O pacote triplica o investimento público em habitação nos próximos quatro anos e impede que habitações subsidiadas sejam reclassificadas ao fim de alguns anos. Inclui ainda apoios dirigidos a jovens inquilinos e a compradores de casa, numa tentativa de estabilizar o mercado.
Cerca de 40% do orçamento destina-se a aumentar a oferta de habitação pública, considerando as lacunas existentes face à média europeia. O governo prevê que 30% vá para renovação de imóveis, com foco em eficiência energética e desenvolvimento em áreas despovoadas.
O restante será canalizado para subsídios, com ênfase nos jovens. A ministra da Habitação, Isabel Rodríguez, destacou que o acordo representa um compromisso orçamental sólido para enfrentar o problema dominante. O CIS indica que a habitação é uma das maiores preocupações dos cidadãos.
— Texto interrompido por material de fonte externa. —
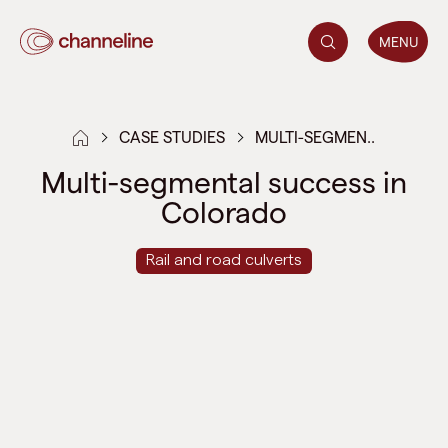
MENU
CASE STUDIES
MULTI-SEGMEN..
Multi-segmental success in
Colorado
Rail and road culverts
Custos da habitação em Espanha registaram, no final de 2025, um aumento homólogo de quase 13%, segundo o Eurostat. A Espanha situa-se perto do fundo da OCDE em habitação pública para arrendamento, com menos de 2% do parque disponível, abaixo da média de 7% na OCDE. França, Reino Unido e Países Baixos apresentam percentuais superiores.
Historicamente, Espanha utilizou fundos públicos para construir habitação que posteriormente passava para o setor privado, retirando-a do parque habitacional público. O novo plano procura inverter esse percurso e manter o parque em regime público por mais tempo.